**Supplied records**
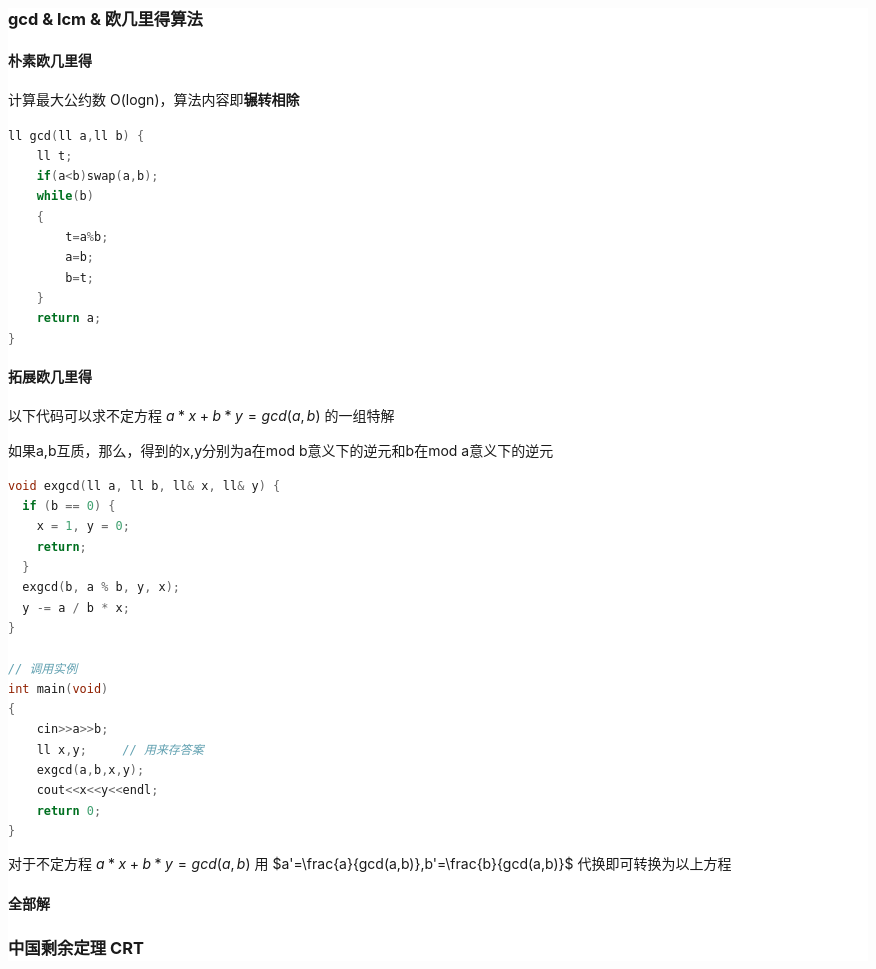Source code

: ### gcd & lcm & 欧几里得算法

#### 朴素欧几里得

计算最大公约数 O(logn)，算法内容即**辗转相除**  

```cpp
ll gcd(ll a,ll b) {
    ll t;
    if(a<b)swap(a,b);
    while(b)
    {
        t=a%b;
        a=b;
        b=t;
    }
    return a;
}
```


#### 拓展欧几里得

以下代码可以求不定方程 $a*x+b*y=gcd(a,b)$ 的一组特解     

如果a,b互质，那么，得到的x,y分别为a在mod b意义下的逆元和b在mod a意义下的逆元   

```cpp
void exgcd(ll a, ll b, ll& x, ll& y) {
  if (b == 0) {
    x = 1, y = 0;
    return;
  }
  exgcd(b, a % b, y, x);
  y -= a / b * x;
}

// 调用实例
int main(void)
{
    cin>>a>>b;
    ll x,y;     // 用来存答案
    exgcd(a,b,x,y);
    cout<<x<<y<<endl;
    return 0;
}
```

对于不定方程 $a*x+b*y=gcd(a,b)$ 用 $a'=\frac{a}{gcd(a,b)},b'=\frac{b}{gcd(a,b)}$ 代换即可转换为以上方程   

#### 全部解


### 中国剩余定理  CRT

---

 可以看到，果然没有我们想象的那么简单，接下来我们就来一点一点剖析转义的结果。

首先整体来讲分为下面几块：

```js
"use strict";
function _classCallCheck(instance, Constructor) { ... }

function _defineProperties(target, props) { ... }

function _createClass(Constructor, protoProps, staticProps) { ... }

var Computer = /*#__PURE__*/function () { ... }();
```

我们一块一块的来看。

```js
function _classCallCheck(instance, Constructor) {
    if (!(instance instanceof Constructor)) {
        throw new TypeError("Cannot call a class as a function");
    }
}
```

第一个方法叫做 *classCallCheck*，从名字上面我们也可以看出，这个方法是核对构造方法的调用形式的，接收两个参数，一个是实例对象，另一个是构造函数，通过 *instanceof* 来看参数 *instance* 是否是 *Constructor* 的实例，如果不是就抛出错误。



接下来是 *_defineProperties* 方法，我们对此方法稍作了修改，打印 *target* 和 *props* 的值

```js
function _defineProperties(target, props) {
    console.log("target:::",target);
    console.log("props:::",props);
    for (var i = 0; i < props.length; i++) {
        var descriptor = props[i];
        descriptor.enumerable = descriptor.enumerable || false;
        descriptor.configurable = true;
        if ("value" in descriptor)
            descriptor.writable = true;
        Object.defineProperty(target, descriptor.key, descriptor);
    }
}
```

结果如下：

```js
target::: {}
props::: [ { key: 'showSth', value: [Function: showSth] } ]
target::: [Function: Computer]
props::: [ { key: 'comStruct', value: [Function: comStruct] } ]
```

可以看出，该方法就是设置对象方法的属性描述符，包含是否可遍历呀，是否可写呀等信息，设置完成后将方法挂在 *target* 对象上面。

**What the exercise asks**
Could you state how many lines of the records contain "console"? Give the number and nothing else.

**Exercise output**
2